> _Exercise details_: Would you repeat every entry below word for word but drop the images?

> _Provided entries_:
--*--
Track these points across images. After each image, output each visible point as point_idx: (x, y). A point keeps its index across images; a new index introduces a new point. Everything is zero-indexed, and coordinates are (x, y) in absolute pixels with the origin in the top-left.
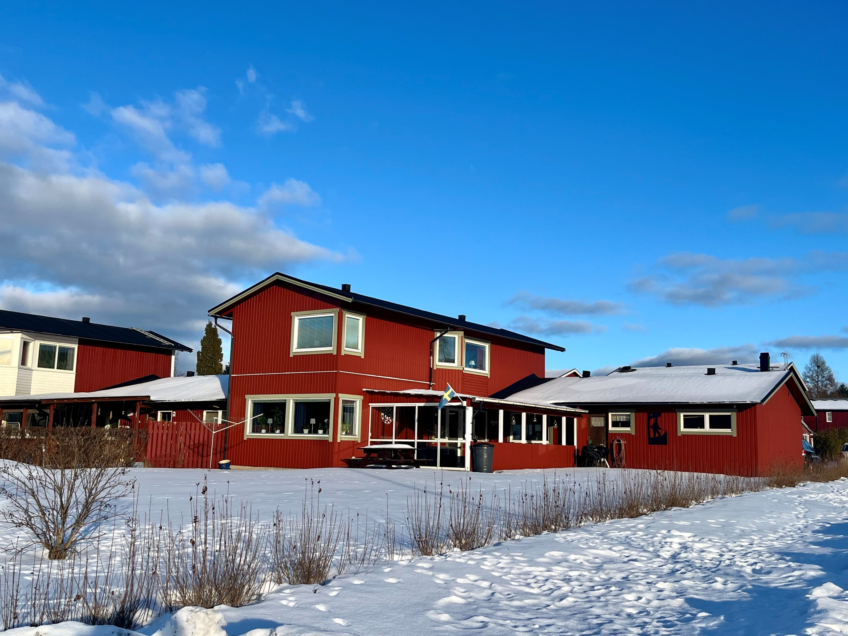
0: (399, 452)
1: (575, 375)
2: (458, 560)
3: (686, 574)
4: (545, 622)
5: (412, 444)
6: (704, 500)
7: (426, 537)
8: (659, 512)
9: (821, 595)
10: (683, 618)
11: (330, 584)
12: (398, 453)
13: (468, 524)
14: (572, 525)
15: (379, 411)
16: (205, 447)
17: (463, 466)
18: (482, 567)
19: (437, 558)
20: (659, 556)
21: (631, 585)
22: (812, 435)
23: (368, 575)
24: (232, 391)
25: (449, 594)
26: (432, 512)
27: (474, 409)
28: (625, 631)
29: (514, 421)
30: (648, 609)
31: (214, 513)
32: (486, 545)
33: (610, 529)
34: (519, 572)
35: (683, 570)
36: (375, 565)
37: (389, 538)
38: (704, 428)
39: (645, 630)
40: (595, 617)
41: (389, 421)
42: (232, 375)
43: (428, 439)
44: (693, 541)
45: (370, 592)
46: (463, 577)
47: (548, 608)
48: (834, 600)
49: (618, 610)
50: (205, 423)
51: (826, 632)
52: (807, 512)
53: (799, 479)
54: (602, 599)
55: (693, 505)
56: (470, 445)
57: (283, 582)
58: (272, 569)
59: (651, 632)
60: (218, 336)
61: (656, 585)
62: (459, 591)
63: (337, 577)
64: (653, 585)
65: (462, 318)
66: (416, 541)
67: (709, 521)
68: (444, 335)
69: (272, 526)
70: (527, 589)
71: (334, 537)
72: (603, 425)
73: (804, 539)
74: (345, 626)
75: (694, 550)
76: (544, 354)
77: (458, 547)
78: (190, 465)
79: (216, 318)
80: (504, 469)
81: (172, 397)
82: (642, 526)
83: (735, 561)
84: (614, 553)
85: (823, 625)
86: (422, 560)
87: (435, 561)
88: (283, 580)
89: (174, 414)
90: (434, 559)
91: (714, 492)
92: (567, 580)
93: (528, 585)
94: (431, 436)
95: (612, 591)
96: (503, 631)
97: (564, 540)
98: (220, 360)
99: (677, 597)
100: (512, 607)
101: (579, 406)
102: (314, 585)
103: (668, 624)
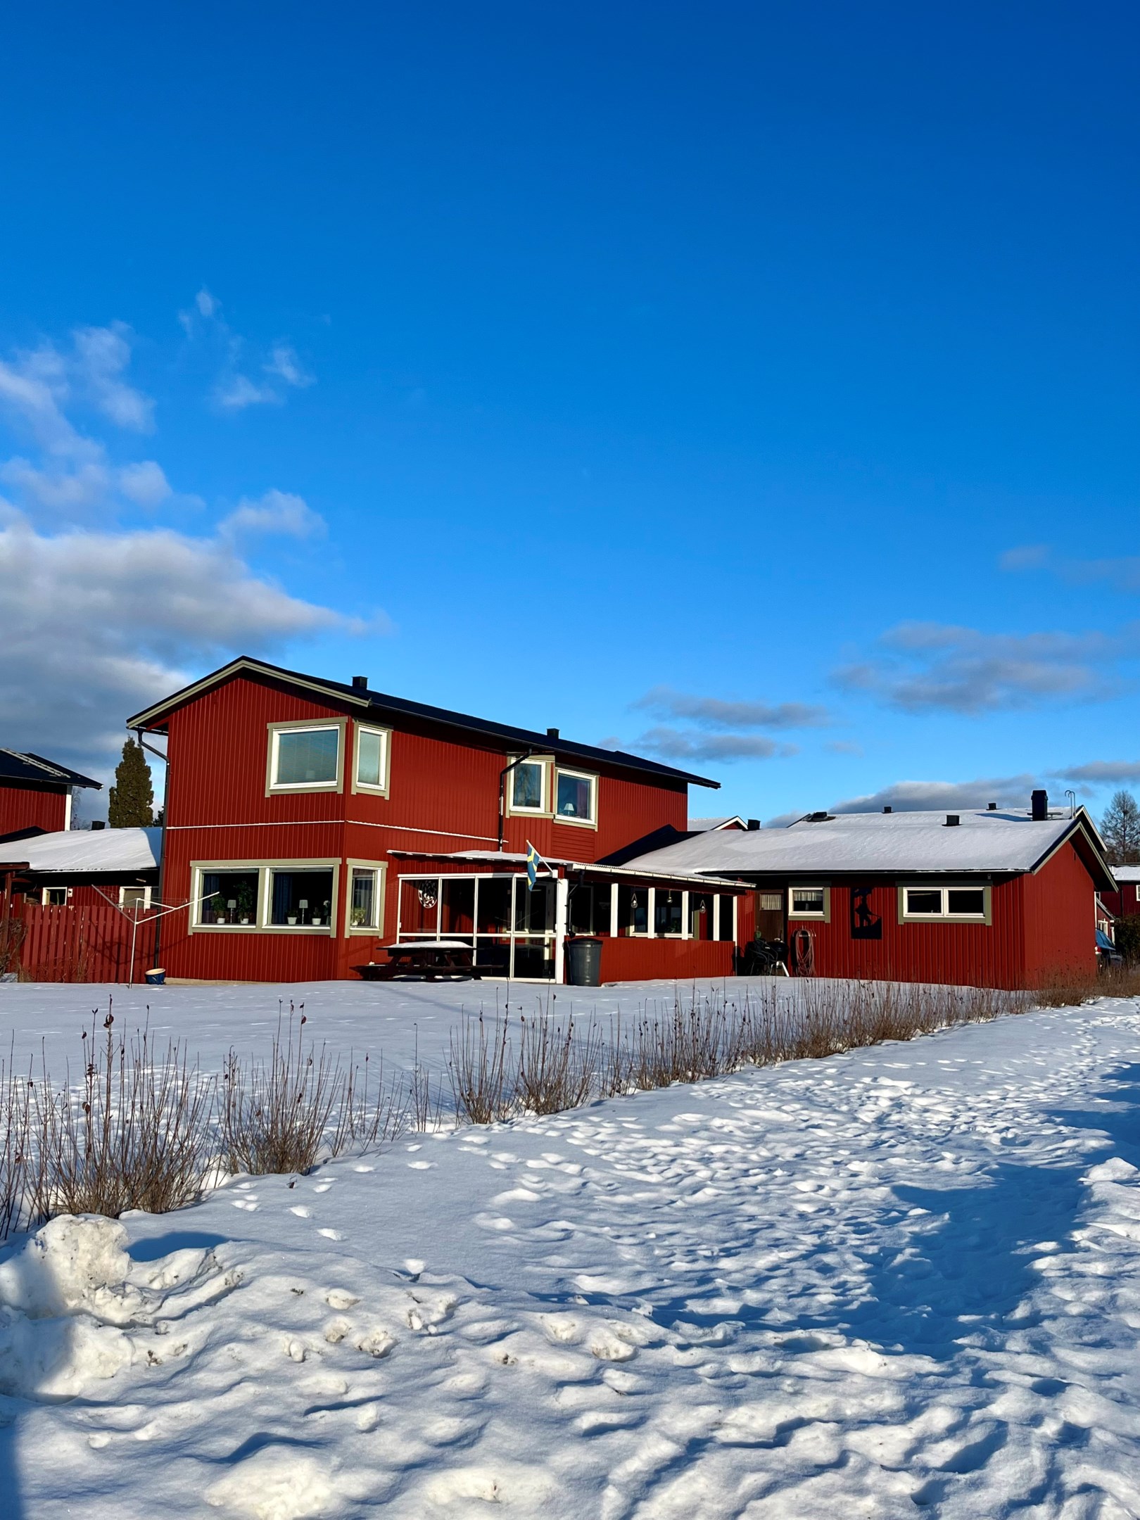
--*--
> _Task response_:
Track these points across images. After each image, output each visible point as point_idx: (x, y). A point keeps its index across images; a new index introduces a new point. Everything is zero-indexed, and coordinates are (x, y) in absolute pixels with the origin in the top-left.
0: (399, 452)
1: (575, 375)
2: (458, 560)
3: (686, 574)
4: (545, 622)
5: (412, 444)
6: (704, 500)
7: (426, 537)
8: (659, 512)
9: (821, 595)
10: (683, 618)
11: (330, 584)
12: (398, 453)
13: (468, 524)
14: (572, 525)
15: (379, 411)
16: (205, 447)
17: (463, 466)
18: (482, 567)
19: (437, 558)
20: (659, 556)
21: (631, 585)
22: (812, 435)
23: (368, 575)
24: (232, 391)
25: (449, 594)
26: (432, 512)
27: (474, 409)
28: (625, 631)
29: (514, 421)
30: (648, 609)
31: (214, 513)
32: (486, 545)
33: (610, 529)
34: (519, 572)
35: (683, 570)
36: (375, 565)
37: (389, 538)
38: (704, 428)
39: (645, 630)
40: (595, 617)
41: (389, 421)
42: (232, 375)
43: (428, 439)
44: (693, 541)
45: (370, 592)
46: (463, 577)
47: (548, 608)
48: (834, 600)
49: (618, 610)
50: (205, 423)
51: (826, 632)
52: (807, 512)
53: (799, 479)
54: (602, 599)
55: (693, 505)
56: (470, 445)
57: (283, 582)
58: (272, 569)
59: (651, 632)
60: (218, 336)
61: (656, 585)
62: (459, 591)
63: (337, 577)
64: (653, 585)
65: (462, 318)
66: (416, 541)
67: (709, 521)
68: (444, 335)
69: (272, 526)
70: (527, 589)
71: (334, 537)
72: (603, 425)
73: (804, 539)
74: (345, 626)
75: (694, 550)
76: (544, 354)
77: (458, 547)
78: (190, 465)
79: (216, 318)
80: (504, 469)
81: (172, 397)
82: (642, 526)
83: (735, 561)
84: (614, 553)
85: (823, 625)
86: (422, 560)
87: (435, 561)
88: (283, 580)
89: (174, 414)
90: (434, 559)
91: (714, 492)
92: (567, 580)
93: (528, 585)
94: (431, 436)
95: (612, 591)
96: (503, 631)
97: (564, 540)
98: (220, 360)
99: (677, 597)
100: (512, 607)
101: (579, 406)
102: (314, 585)
103: (668, 624)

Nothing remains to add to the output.